| WHAT TO WORK ON |
When you reach the line containing "pinky dip: (841, 1096)" in the entries below, begin reproducing lines exactly, and stop once the line containing "ring tip: (1117, 1104)" is done.

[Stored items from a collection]
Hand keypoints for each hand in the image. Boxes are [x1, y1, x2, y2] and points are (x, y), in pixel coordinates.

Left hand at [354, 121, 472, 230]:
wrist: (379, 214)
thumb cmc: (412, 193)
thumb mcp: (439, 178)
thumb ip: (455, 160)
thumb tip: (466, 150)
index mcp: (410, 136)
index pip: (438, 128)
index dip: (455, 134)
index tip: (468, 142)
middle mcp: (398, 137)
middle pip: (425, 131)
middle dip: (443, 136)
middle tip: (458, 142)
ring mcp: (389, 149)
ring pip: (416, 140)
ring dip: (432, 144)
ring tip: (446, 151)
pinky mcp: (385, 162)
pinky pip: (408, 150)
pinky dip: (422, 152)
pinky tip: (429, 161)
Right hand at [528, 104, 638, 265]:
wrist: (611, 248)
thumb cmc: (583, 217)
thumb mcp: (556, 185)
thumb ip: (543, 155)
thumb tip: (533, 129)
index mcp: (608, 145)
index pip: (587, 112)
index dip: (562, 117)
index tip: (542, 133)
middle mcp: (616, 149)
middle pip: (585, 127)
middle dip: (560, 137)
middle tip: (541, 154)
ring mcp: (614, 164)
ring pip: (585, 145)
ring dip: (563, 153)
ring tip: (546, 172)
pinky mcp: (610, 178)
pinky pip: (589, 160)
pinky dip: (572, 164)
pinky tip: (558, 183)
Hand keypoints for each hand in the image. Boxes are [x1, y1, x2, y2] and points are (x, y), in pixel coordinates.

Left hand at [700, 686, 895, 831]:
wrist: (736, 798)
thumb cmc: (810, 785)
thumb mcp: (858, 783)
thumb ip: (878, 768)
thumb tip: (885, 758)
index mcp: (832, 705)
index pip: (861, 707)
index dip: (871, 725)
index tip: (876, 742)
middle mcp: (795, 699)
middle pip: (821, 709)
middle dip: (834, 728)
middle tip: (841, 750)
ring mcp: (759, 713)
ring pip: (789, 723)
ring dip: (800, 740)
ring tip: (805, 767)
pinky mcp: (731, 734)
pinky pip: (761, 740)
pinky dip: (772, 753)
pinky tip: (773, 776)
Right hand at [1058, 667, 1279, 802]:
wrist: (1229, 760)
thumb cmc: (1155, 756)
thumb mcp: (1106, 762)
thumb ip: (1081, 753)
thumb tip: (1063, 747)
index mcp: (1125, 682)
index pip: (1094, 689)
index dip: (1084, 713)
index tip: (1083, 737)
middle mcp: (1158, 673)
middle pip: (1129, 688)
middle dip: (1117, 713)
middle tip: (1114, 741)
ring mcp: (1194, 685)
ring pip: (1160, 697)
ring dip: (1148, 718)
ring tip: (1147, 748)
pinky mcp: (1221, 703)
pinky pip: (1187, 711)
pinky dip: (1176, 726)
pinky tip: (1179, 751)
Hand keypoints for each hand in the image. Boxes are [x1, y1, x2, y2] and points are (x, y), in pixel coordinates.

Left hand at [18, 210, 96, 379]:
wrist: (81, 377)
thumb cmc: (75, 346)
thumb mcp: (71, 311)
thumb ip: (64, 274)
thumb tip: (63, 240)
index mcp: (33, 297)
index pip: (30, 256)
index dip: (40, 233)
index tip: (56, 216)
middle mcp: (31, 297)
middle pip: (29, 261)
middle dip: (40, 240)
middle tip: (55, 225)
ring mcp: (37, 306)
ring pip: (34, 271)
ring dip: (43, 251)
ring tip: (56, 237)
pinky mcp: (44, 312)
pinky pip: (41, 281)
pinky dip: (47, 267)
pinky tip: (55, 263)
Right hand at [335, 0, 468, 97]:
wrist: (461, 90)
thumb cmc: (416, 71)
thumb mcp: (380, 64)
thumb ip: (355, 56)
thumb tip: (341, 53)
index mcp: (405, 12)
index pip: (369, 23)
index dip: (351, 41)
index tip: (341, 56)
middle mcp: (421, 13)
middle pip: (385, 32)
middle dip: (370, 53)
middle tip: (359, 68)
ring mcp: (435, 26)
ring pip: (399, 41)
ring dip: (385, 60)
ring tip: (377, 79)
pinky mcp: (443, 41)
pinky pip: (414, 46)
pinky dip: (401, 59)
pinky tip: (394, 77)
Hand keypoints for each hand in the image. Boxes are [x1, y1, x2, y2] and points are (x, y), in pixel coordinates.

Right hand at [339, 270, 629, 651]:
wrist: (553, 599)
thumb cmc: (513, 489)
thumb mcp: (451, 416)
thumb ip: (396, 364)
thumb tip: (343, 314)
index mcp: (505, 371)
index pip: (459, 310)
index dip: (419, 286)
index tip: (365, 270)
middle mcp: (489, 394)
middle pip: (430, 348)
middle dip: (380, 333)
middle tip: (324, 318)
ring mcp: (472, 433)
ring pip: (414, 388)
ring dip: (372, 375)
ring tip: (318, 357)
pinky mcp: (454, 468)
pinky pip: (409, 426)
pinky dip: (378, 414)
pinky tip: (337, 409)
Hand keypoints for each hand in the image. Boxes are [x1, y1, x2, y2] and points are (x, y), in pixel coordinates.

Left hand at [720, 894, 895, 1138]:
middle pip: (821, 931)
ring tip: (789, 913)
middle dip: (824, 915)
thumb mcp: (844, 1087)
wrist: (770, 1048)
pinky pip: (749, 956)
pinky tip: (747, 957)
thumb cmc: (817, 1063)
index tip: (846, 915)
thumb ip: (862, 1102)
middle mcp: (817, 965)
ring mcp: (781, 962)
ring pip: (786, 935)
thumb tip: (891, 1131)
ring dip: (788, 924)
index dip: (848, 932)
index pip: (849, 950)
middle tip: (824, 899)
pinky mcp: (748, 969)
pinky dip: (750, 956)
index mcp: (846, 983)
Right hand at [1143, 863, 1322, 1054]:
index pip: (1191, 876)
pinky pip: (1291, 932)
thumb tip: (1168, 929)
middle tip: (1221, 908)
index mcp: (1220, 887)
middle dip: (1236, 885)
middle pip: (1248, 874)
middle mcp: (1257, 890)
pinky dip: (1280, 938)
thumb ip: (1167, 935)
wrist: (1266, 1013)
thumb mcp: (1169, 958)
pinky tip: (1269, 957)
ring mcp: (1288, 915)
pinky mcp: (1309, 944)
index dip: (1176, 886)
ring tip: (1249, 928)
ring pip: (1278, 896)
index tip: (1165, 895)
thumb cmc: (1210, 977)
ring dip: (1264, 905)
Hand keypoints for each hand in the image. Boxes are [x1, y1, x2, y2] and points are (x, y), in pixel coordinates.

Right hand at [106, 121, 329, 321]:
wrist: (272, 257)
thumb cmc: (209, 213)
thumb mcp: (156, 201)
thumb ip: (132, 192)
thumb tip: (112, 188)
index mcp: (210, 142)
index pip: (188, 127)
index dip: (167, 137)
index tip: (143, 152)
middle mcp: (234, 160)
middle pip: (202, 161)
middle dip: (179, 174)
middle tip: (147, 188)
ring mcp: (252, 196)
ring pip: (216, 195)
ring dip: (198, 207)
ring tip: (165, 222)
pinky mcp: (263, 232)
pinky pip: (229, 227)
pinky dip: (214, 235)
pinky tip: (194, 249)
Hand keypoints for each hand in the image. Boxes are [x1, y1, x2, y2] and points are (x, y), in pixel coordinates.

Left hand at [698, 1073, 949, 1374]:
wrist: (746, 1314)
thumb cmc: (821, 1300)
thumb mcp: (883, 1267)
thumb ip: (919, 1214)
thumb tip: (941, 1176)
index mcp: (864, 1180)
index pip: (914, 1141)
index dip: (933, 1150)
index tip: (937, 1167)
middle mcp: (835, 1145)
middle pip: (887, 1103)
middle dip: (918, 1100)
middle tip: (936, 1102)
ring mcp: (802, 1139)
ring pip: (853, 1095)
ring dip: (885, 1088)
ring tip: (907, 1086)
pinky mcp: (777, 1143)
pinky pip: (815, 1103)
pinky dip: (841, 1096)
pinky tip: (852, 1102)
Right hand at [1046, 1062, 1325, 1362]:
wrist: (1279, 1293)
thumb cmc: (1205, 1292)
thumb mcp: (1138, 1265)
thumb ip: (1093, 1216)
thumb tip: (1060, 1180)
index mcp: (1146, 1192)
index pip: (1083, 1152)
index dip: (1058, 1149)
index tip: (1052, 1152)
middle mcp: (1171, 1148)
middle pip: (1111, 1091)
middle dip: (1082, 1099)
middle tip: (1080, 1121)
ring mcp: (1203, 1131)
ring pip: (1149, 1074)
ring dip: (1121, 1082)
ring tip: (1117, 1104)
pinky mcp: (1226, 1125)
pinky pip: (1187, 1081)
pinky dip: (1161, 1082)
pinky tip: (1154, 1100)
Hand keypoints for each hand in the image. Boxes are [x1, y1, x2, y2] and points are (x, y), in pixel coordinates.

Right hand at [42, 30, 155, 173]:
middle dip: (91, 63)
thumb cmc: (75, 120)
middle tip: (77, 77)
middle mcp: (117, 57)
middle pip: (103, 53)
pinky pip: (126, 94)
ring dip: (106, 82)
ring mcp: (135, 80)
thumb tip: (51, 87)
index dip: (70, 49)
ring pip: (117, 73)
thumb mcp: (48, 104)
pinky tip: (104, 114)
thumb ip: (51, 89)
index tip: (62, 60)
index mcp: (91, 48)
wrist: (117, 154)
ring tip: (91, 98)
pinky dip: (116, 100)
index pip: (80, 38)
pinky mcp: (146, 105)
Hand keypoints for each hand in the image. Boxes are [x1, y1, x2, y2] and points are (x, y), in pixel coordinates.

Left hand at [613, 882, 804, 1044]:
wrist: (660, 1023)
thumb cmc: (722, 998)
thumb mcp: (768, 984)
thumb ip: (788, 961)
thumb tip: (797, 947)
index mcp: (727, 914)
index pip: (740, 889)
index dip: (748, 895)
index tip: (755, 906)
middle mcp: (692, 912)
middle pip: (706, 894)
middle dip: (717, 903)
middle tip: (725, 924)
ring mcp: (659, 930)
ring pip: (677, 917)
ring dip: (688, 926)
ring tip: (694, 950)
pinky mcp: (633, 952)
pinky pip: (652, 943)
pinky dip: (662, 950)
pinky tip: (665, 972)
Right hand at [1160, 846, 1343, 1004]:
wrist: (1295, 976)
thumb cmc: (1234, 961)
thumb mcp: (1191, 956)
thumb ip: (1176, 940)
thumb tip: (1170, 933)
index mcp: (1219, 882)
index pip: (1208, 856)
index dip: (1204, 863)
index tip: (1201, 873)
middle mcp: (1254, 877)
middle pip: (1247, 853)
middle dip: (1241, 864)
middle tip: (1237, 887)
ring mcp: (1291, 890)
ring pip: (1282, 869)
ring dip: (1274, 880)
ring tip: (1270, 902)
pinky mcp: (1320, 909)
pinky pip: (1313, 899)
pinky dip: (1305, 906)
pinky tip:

| YOUR SOLUTION |
pinky dip: (841, 1096)
pinky tip: (852, 1102)
Right hand at [1046, 1062, 1325, 1362]:
wrist: (1279, 1293)
thumb cmc: (1205, 1292)
thumb mcp: (1138, 1265)
thumb ip: (1093, 1216)
thumb tip: (1060, 1180)
index mcp: (1146, 1192)
index pip: (1083, 1152)
index dip: (1058, 1149)
index tip: (1052, 1152)
middle mcp: (1171, 1148)
middle pip: (1111, 1091)
middle dip: (1082, 1099)
middle tip: (1080, 1121)
ring mcp: (1203, 1131)
ring pip: (1149, 1074)
ring dip: (1121, 1082)
ring tip: (1117, 1104)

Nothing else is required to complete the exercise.